CIC INSERM 1424, centre hospitalier de Cayenne « Andrée-Rosemon », rue des flamboyants, BP 6006, poste 5669, 97306 Cayenne cedex, French Guiana.
CIC INSERM 1424, centre hospitalier de Cayenne « Andrée-Rosemon », rue des flamboyants, BP 6006, poste 5669, 97306 Cayenne cedex, French Guiana.
Ann Cardiol Angeiol (Paris). 2021 Feb;70(1):7-12. doi: 10.1016/j.ancard.2020.09.032. Epub 2020 Oct 14.
French Guiana is an overseas territory of France with marked specificities in terms of populations, socioeconomic factors, risk factors, and an access to care. In this context, the objective of the present study was to describe the epidemiology of acute coronary syndromes in French Guiana and to make comparisons with mainland France and neighbouring country.

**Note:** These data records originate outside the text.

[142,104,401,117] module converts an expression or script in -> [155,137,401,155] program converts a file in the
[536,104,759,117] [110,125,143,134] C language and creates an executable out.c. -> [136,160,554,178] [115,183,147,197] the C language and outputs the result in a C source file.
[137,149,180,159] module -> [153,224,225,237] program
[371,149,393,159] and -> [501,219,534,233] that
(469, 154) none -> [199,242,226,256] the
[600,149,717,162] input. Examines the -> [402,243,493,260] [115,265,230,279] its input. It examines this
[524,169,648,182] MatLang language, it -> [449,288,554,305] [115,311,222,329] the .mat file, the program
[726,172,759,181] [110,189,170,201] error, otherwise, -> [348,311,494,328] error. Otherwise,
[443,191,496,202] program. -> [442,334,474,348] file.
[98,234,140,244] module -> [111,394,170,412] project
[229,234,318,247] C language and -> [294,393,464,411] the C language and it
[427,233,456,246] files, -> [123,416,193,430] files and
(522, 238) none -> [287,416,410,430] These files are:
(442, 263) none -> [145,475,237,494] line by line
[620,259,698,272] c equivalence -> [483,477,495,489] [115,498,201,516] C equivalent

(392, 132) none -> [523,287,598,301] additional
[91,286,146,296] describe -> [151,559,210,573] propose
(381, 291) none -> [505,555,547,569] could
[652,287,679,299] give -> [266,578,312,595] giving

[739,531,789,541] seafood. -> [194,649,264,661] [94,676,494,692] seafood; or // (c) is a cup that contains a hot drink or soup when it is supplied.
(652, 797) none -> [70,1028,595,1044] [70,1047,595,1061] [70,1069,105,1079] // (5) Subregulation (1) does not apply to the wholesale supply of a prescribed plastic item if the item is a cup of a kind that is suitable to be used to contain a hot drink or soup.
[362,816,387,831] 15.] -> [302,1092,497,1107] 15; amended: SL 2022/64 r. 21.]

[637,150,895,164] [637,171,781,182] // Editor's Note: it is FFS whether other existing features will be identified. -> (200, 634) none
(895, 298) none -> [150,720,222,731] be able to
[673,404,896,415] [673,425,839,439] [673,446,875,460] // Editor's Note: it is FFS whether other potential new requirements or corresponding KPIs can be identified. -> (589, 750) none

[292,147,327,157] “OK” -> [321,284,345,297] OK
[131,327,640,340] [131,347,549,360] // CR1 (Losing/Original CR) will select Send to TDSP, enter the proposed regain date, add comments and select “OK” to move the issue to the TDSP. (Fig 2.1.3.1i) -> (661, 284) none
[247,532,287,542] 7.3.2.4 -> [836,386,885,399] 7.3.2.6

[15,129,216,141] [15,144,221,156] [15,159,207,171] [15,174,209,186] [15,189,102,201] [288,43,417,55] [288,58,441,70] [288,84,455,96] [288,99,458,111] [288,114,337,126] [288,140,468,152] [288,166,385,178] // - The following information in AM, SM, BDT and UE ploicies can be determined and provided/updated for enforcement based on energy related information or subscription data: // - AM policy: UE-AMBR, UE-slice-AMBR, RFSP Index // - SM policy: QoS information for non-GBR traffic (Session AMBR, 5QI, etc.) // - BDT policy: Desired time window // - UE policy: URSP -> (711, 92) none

The data were obtained from a retrospective descriptive hospital-based cohort conceived to describe the incidence of acute coronary syndromes and their epidemiologic and clinical characteristics. It included patients aged 18 or more hospitalised for a first coronary syndrome in the reference centre for coronary syndromes in Cayenne French Guiana between Jan 1st 2012 and Dec 31st 2014. Overall, 266 patients were analysed.
The mean age was 64 years (SD=12.54). A majority of patients were men (sex ratio=1.83). The proportion of patients born in an overseas French territory (44.36%) was similar to that of those born in a foreign country (43.98%), and 11.65% were born in mainland France. Only 59% of patients had regular health insurance. Moreover, 33.21% had universal medical insurance (CMU for those below a minimal income), 4.91% had state insurance (for illegal foreign patients) and 2.64% had no insurance at all. The main risk factors were high blood pressure (73.68%), diabetes (39.85%), hypercholesterolemia (40.23%), and smoking (37.97%). Overall, 82/266 patients developed an ST elevation coronary syndrome (STEMI) and 184/266 had a non-ST elevation coronary syndrome NSTEMI or unstable angina pectoris. Thrombolysis was only performed in 20.73% of patients with STEMI. Mortality at 1 month was 8/82 (9.76%) for STEMI and 2/184 (1.09%) for NSTEMI.
The epidemiologic profile of acute coronary syndromes in French Guiana is different from that of mainland France and Europe to the neighbouring country Brazil. Mortality of STEMI also seems higher than in mainland France, but similar to Brazil. In a context of frequent health inequalities, interventions targeting the major risk factors, notably high blood pressure, obesity and diabetes, have the potential to significantly impact cardiovascular morbidity and mortality.
法属圭亚那是法国的海外领土,在人口、社会经济因素、风险因素和获得医疗保健方面具有显著特点。在这种情况下,本研究的目的是描述法属圭亚那急性冠状动脉综合征的流行病学,并与法国本土和邻国进行比较。
数据来自于一项回顾性描述性基于医院的队列研究,旨在描述急性冠状动脉综合征的发病率及其流行病学和临床特征。该研究纳入了 2012 年 1 月 1 日至 2014 年 12 月 31 日期间,在法属圭亚那卡宴急性冠状动脉综合征参考中心因首次冠状动脉综合征住院的年龄在 18 岁及以上的患者。共分析了 266 例患者。
平均年龄为 64 岁(SD=12.54)。大多数患者为男性(性别比=1.83)。在海外法国领土出生的患者比例(44.36%)与在国外出生的患者比例相似(43.98%),11.65%的患者在法国本土出生。只有 59%的患者有定期的健康保险。此外,33.21%的患者拥有全民医疗保险(CMU 适用于收入低于最低标准的人群),4.91%的患者拥有国家保险(适用于非法外国患者),2.64%的患者没有任何保险。主要的风险因素是高血压(73.68%)、糖尿病(39.85%)、高胆固醇血症(40.23%)和吸烟(37.97%)。总的来说,266 例患者中有 82 例发生了 ST 段抬高型心肌梗死(STEMI),184 例发生了非 ST 段抬高型心肌梗死(NSTEMI)或不稳定型心绞痛。STEMI 患者仅接受了 20.73%的溶栓治疗。STEMI 患者 1 个月的死亡率为 8/82(9.76%),NSTEMI 患者为 2/184(1.09%)。
法属圭亚那急性冠状动脉综合征的流行病学特征与法国本土和欧洲邻国巴西不同。STEMI 的死亡率似乎也高于法国本土,但与巴西相似。在卫生不平等现象频发的情况下,针对高血压、肥胖和糖尿病等主要风险因素的干预措施有可能显著影响心血管发病率和死亡率。